===== GIVEN ENTRIES =====
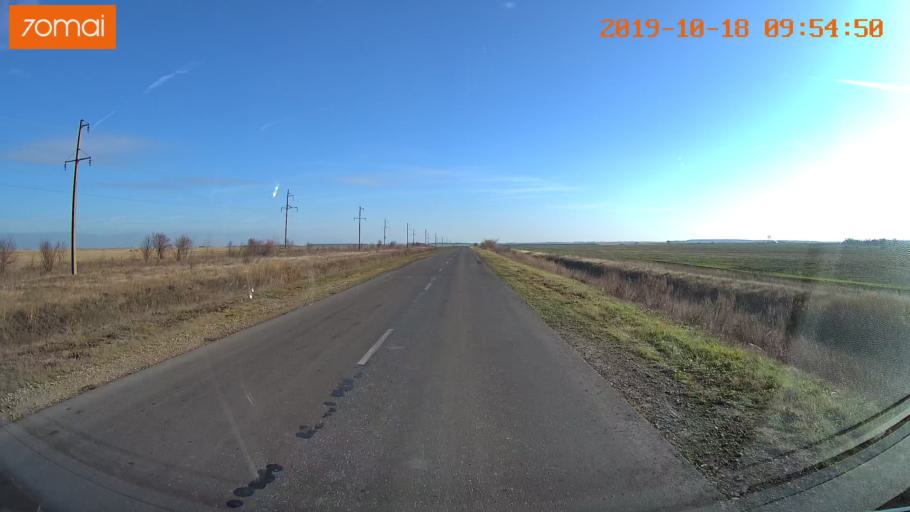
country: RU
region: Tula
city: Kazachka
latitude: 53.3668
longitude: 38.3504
=====
===== GIVEN ENTRIES =====
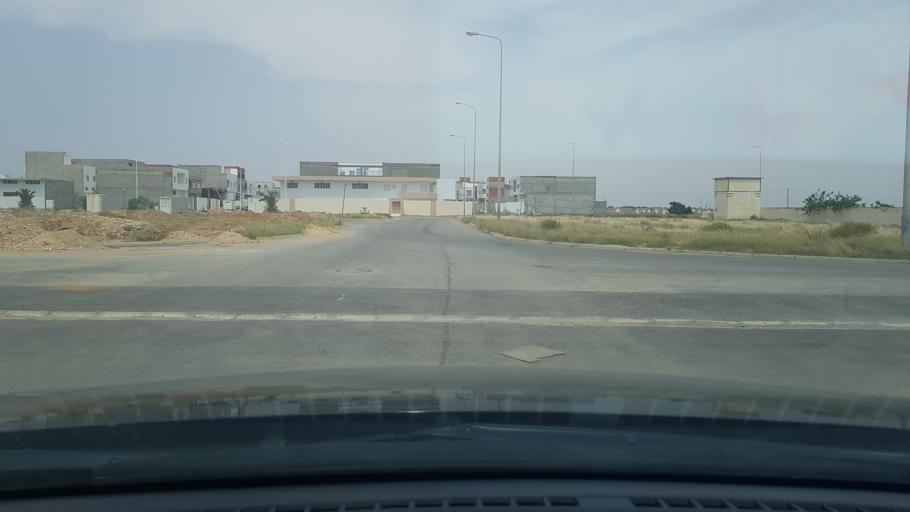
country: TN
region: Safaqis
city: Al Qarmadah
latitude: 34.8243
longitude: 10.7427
=====
===== GIVEN ENTRIES =====
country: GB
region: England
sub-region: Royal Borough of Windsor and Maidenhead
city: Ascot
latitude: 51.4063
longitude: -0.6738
=====
TASK STATEMENT:
Write out, word for word, the lines in the records starting with the line containing "country: GB" and ending with the line containing "longitude: -0.6738", both of those lines included.

OUTPUT FOR THIS EXERCISE:
country: GB
region: England
sub-region: Royal Borough of Windsor and Maidenhead
city: Ascot
latitude: 51.4063
longitude: -0.6738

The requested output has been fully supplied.